1) Melalui pihak ketiga; Orangtua merupakan orang yang paling mengetahui lebih banyak tentang kondisi anak dan dapat memantau setiap aktivitas anak.

Psikolog dan konselor dalam hal ini dapat berkomunikasi dengan orangtua untuk mendapatkan informasi-informasi penting tentang anak. Psikolog dan

konselor juga harus memberikan pemahaman kepada orangtua bagaimana mengeduksi anak yang menjadi korban kekerasan.

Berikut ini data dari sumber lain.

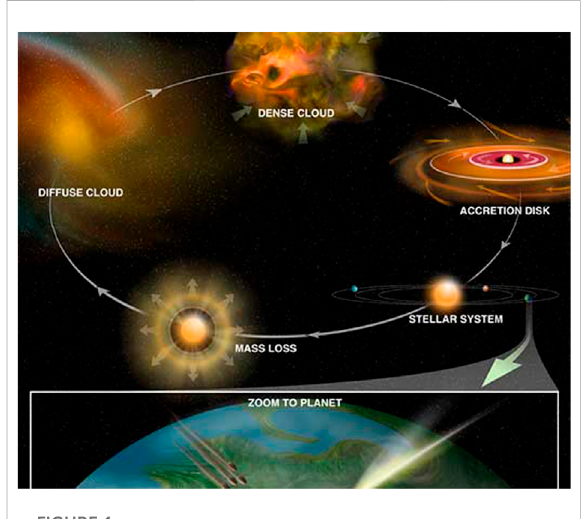
FIGURE 1 Lifecycleofmatterinspace:fromdiffusecloudstostellarand planetary formation. Credit Bill Saxton,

2) Bercerita dan menggambar; secara psikologis, pada umumnya anak akan lebih antusias dan menyukai bentuk penyampaian pesan melalui cerita dan akan lebih mudah menerima setiap pesan yang disampaikan psikolog dan konselor dan menggambar merupakan salah satu teknik yang bertujuan untuk mengeksplorasi pengalaman-pengalaman yang tidak mengenakkan yang tersembunyi dalam diri korban.

3) Menggunakan permainan; Usia perkembangan anak adalah usia bermain maka anak seringkali menghabiskan waktu dengan bermain, oleh karena itu psikolog dan konselor melalui P2TP2A harus memiliki ruangan bermain yang dilengkapi dengan fasilitas permainan bagi anak.

4) Mendengarkan; mendengarkan merupakan salah satu teknik dalam komunikasi terapeutik yang bertujuan untuk memberikan rasa aman, stabilitas emosi dan psikologis bagi korban.

Beberapa teknik di atas sebagaimana teknik komunikasi dalam keperawatan anak yang dikemukakan oleh Pieter (2017:192) juga menguatkan hasil penelitian yang berjudul Komunikasi Terapeutik Perawat dengan Pasien Anak yang dilakukan oleh Redhian (2011:10) yang menyatakan bahwa teknik bercerita menggunakan bahasa anak dapat sekaligus menyelidiki perasaan dari pasien anak, juga dengan teknik menggambar anak dapat mengungkapkan tentang dirinya melalui gambar yang dibuat.